Why Are We Infinitely Obsessed with Kusama?

“Our earth is only one polka dot among a million stars in the cosmos.”

 

Yayoi Kusama is undoubtedly the most talked about artist this year. In the last month, Infinity Mirrors landed at The Broad in Los Angeles after stints in Washington, D.C. and Seattle, Life is the Heart of a Rainbow opens Saturday at the Queensland Art Gallery in Brisbane and new works were unveiled at David Zwirner in New York. From art world aficionados to the selfie-obsessed, thousands of people are lining up to get an infinity room-selfie on their content calendars.

 

“Walking on the Sea of Death, 1981”. Image courtesy Katya Khazei

 

Hype aside, Kusama is an inspiration. Her dedication to repetition and devotion to the simple, yet complex shape of a dot is outstanding and immersive, no matter the medium. Her determination to give viewers experiences is limitless and it all began with her Accumulations – plush, phallus-like sculptures she created in the early 1960s to overcome her fear of sex. Attached to objects such as chairs and ladders, she eventually used the sculptures to create Phalli’s Field in 1965, her first infinity room.

 

Since then, Kusama has created over 20 different rooms, both large and small. Aftermath of Obliteration of Eternity, a work she created in 2009, the year of her 80th birthday, reflects flickering gold lanterns inspired by the traditional Japanese ceremony toro nagashi. The ceremony is meant to guide spirits down a river, back to their eternal resting places.

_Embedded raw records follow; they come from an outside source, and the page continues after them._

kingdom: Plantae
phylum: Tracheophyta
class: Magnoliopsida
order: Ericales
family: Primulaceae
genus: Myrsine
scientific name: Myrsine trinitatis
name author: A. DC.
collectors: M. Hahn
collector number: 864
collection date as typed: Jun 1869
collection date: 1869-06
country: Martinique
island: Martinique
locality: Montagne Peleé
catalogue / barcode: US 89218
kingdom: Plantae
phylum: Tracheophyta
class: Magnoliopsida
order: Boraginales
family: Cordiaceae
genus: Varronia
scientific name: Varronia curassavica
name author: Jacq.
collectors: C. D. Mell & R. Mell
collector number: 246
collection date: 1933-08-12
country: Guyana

Love Infinity, on the other hand, invites viewers to peer inside a large box or “machine for animation” as she called it in 1966. The light patterns, colors and bulbs of this environment are reminiscent of Time Square. When the work first debuted at Castellane Gallery in New York, Kusama handed out “Love Forever” buttons, which to her symbolized antiwar, sexual liberation and civil rights.

 

“Infinity Mirrored Room—Love Forever, 1966/94”. Image courtesy Katya Khazei

 

Also eye-catching are Kusama’s intimate collages. The least recognized of her works, the collages were created in the early 1970s as a homage to her close friend, and perhaps romantic partner, Joseph Cornell. Known for his assemblage, Cornell often used found objects to create shadow boxes filled with curiosity. When Kusama moved back to Japan, she created these collages of birds, butterflies and snakes in Cornell’s style to re-emerge in the Japanese art world and honor his memory. In 1975, Kusama featured 35 of these collages at her first solo exhibition since her return to Japan.

 

“Resting in the Heart of Green Shade, 1975”. Image courtesy Katya Khazei

 

Walking through Infinity Mirrors at The Broad you notice the expansiveness of Kusama’s oeuvre. The patterns and shapes come to life in a dream-like sequence, and you can truly feel the artist in each work. Every detail builds off of the last, and you obtain a deeper understanding of her evolution as an artist and the techniques she developed to emphasize the hallucinatory effects of her work. The fact that Kusama created these mirrored environments pre-art selfie is a testament to her remarkable ability to engage her audience.

 

Installation view of “Infinite Kusama” at The Broad. Photo courtesy Katya Khazei

 

Yayoi Kusama: Infinity Mirrors is on view at The Broad Museum through January 1, 2018.